By Dr Sandy Gerrard.

On the 2nd January 2012 we were invited by friends to have a look at an area that was about to be destroyed by wind farm construction works. The wind farm was to occupy Mynydd y Betws and the part we chose to look at was around Bancbryn.

A few years earlier despite protestations from Cadw and Dyfed Archaeological Trust (DAT) permission had been granted by the Welsh Assembly Government for a wind farm to be erected subject to a whole raft of conditions. Amongst these were a couple of archaeological ones which sought to ensure that the archaeology was properly recorded prior to destruction. In 2011 a programme of work was carried out by Cotswold Archaeology who reported that very little had been found. With the green light in place construction work started towards the end of 2011 and it was then that we were approached by friends who were concerned that various planning conditions were being flouted.

The visit on 2nd January rapidly revealed that there were archaeological remains within the area that was scheduled for destruction. Traces of archaeological trenches were visible in places but these appeared to have missed the surviving remains. The local archaeological trust (DAT) were informed of our discoveries and eventually agreed to meet on the mountain on 16th January.  The DAT officer agreed that the remains were of potential significance and asked the developers to stop work in their vicinity until they had been investigated.

In the meantime a request to schedule one of the sites was submitted to Cadw together with a question. Why had no attempt been made to look for and record the archaeology within the development footprint?

From this point onwards the archaeological organisations involved set about protecting their positions and in doing so exposed series flaws in the way that archaeology is conducted in Wales. Freedom of Information requests have revealed the highly questionable ways in which the various organisations sought to minimise the political fallout and the considerable lengths that they were willing to go to try and protect their vested interests.

Amongst the techniques used were: ignoring evidence; failing to substantiate claims; not publishing the excavation report, refusing to engage with many of the issues; conducting a biased scheduling assessment and attempting to withhold information.  Perhaps most telling however was the role played by DAT who were simultaneously providing planning advice to the local authority whilst working on behalf of the developer. Where else within the planning system is a private company (DAT) able to act simultaneously on behalf of both the developer and the planning authority?

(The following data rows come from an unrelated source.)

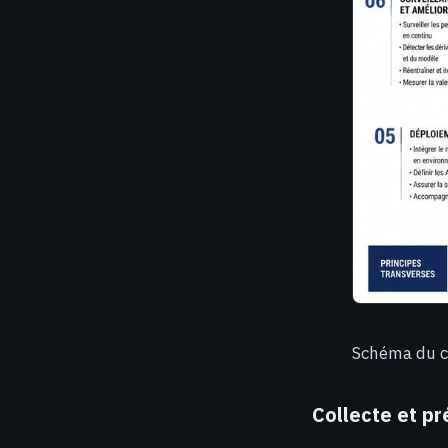
Schéma du cy
Collecte et p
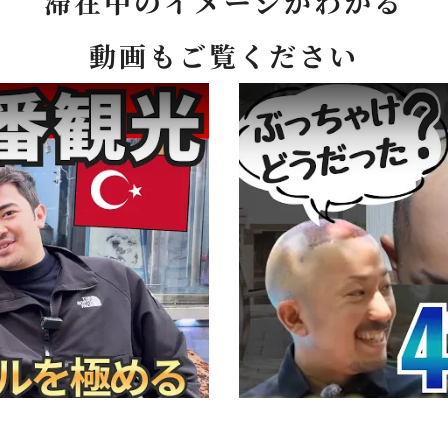
滞在中のイメージがわかる
動画もご覧ください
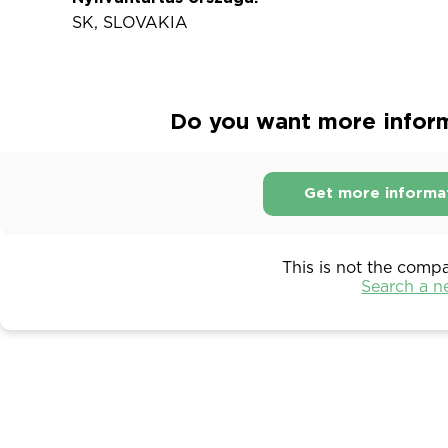
SK, SLOVAKIA
Do you want more informa
Get more informa
This is not the comp
Search a 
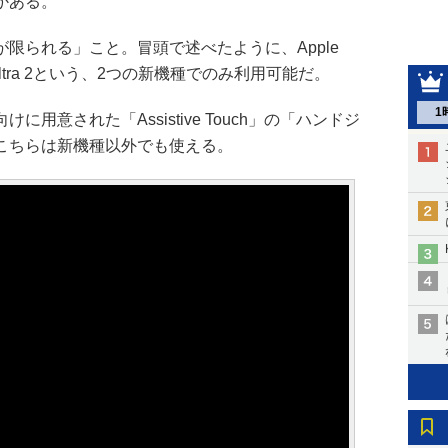
かある。
限られる」こと。冒頭で述べたように、Apple
Watch Ultra 2という、2つの新機種でのみ利用可能だ。
1
用意された「Assistive Touch」の「ハンドジ
こちらは新機種以外でも使える。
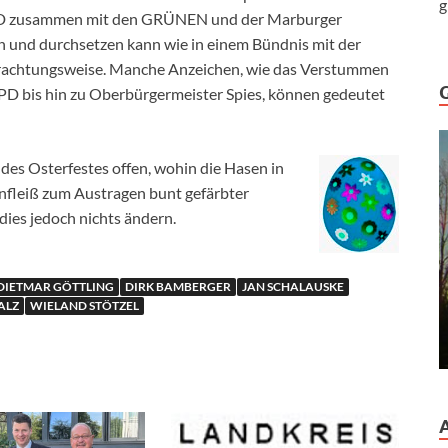
g
D zusammen mit den GRÜNEN und der Marburger
n und durchsetzen kann wie in einem Bündnis mit der
etrachtungsweise. Manche Anzeichen, wie das Verstummen
PD bis hin zu Oberbürgermeister Spies, können gedeutet
 des Osterfestes offen, wohin die Hasen in
fleiß zum Austragen bunt gefärbter
dies jedoch nichts ändern.
DIETMAR GÖTTLING
DIRK BAMBERGER
JAN SCHALAUSKE
ALZ
WIELAND STÖTZEL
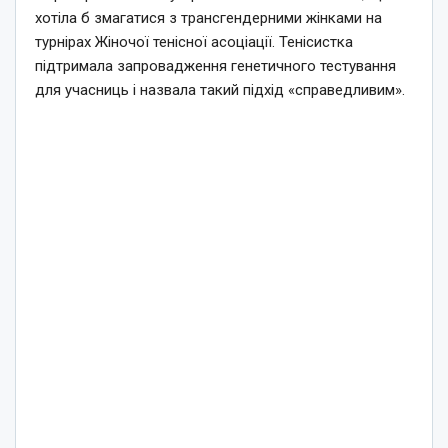
хотіла б змагатися з трансгендерними жінками на
турнірах Жіночої тенісної асоціації. Тенісистка
підтримала запровадження генетичного тестування
для учасниць і назвала такий підхід «справедливим».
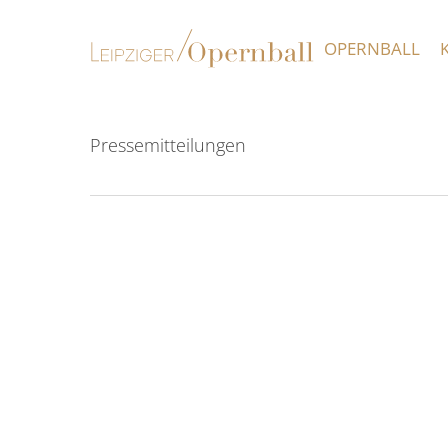
Skip
to
OPERNBALL
main
content
Pressemitteilungen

Running through the whole sorry saga however is a seam of complete incompetence.  Fundamental mistakes were made at every turn – contradictions, inconsistencies, inaccuracies and contempt for public concerns are all apparent.  During the coming months the evidence to support these and other claims will be presented.

Of course if any of the organisations involved would like to comment we would be happy to publish their responses in full (The Heritage Journal).

bancbryn Walking along the Bancbryn stone alignment. Whatever its date, its discovery has certainly highlighted fundamental flaws with the heritage protection process in Wales.